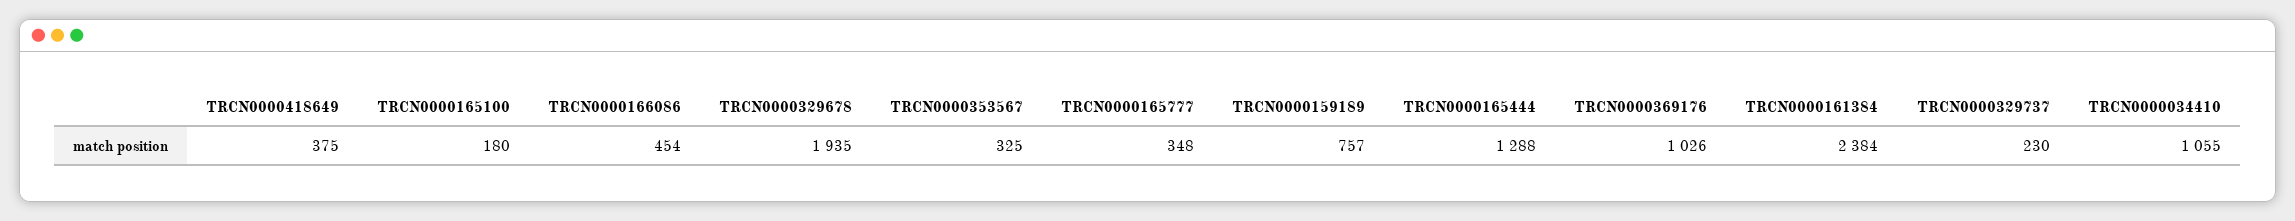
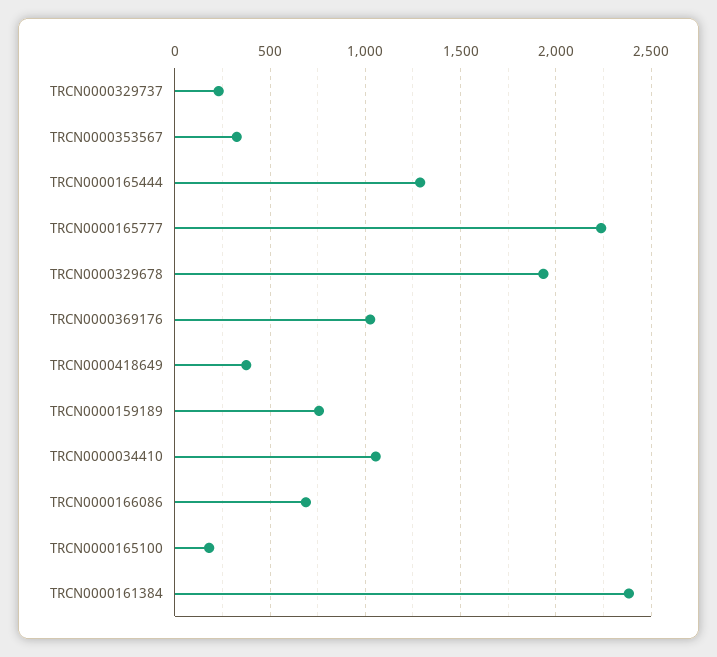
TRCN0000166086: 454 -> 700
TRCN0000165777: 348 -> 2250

^^^^^^^^^^^^^^^^

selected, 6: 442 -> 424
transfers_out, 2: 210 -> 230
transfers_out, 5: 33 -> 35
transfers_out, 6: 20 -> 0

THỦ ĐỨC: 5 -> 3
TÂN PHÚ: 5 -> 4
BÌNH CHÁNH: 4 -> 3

^^^^^^^^^^^^^^^^

When you reach the line containing "TRCN0000166086: 454 -> 700" in the data above, start copying exactly, and stop after the line containing "TRCN0000165777: 348 -> 2250".

TRCN0000166086: 454 -> 700
TRCN0000165777: 348 -> 2250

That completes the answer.